From a Buick 8
by Stephen King
Scribner, 2002, 356 pgs
Review score: **1/2 out of *****
William Gibson wrote Neuromancer early in his writing career. Gibson has been asked on several occasions why he never produced another book like Neuromancer. Gibson said that the person who wrote Neuromancer has moved on. That world view and that crazy intensity, is no longer there. I got the feeling that Gibson felt that if he had not grown beyond this, he might not be here now.
William Gibson's comment came to mind after I finished reading Stephen King's From a Buick 8. The intensity and pacing of the early novels like The Shining, 'Salem's Lot and The Stand have been missing from King's work for many years.
What ever the source of King's early intensity, it is difficult to forget. Perhaps all King readers are still in search of that early rush. I remember reading 'Salem's Lot and having the book grab me. Those early King books were books that you read fast, in a day or two at most. The kind of books that I tried to stay away from in college because their addictive "just another chapter" quality distracted me from other topics like organic chemistry. The page turning intensity of King's early work has been replaced by more thoughtful meditations. In the last few years these meditations have been readable, if not burning page turners. This can be contrasted with King's earlier attempts at meditative novels like Cujo and Gerrold's Game where almost all of the action was internal and the pacing painfully slow.
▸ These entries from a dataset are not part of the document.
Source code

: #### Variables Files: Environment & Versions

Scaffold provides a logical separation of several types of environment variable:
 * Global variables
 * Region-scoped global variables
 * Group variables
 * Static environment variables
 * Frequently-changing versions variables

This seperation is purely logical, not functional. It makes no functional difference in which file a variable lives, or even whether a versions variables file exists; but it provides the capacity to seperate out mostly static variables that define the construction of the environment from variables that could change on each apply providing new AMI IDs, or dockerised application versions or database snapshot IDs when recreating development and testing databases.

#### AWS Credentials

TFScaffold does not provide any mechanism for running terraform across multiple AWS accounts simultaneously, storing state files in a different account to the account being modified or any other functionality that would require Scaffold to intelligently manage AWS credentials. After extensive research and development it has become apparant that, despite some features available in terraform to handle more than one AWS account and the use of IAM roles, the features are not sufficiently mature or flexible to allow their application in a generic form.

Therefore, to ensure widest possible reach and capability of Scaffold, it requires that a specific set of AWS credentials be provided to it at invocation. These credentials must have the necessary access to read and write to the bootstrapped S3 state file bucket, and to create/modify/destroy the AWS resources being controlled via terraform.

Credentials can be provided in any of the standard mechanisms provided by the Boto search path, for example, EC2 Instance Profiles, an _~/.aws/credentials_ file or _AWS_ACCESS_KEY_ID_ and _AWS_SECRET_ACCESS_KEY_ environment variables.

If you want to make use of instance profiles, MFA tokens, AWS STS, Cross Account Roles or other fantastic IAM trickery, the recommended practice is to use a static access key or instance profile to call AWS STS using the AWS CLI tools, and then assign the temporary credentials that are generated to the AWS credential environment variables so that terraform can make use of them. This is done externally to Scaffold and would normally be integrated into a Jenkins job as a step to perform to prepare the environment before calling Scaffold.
Near the end of From a Buick 8 the central narrator of the story, Sandy Dearborn, states that the account he is relating is not like a movie or a play. There are not three acts: a beginning, a middle and an end. There are just the chains of events in life and the final end that comes to all of us. Real stories are not neatly tied up in a conclusion.
At the title suggests, the book's central background character is a "Buick 8", a classic Buick 8-cylinder roadster. Or at least it looks like a Buick roadster, possibly modified by H.R. Giger. As the story proceeds we learn some of the Buick 8's story. The ultimate origin of the Buick 8 is no more knowable than the ultimate origin of any of us. While it is present, its effects are observed, but the root causes are never known. Perhaps King's point is that root causes are never know in an empirical sense. Even those who believe that religion provides root answers will also say something like "God moves in mysterious ways".
Most of the story in From a Buick 8 concerns the Pennsylvania State Police troop that become the owners of the Buick 8. Their life stories intertwine with that of the strange object that looks like a Buick. This works well for about the first half of the book. But then it starts to drag. The stories become a bit repetitive and the mundane nature of life becomes an overriding theme. Even dramatic events like a chlorine spill near a school are simply the stuff of the world that we are used to. Although there is some tenuous suggestion that the malign influence of the Buick 8 might be involved, we know that chemical spills have happened in the real world and will happen in the future.
Being Stephen King means never being edited. Pretty much what ever he writes sells. Stephen King is not just a writer, but a small industry. No editor would ever be allowed to stand in the path of the Stephen King money machine. Although From a Buick 8 is readable, the story sort of lumbers around. What ever profound issues King raises are diffused in over 300 pages of narrative. The story should have been a novella, not a novel. Novellas don't sell unless they are combined with other stories and novellas, so we get a rather flaccid work, instead of the lean, tight writing that made King's early career. Although there are few novels with ideas that are compulsive page turners (perhaps because we have to do the work of thinking), as Iain Pears demonstrates in his book The Dream of Scipio, novels with ideas can be tightly paced and compelling.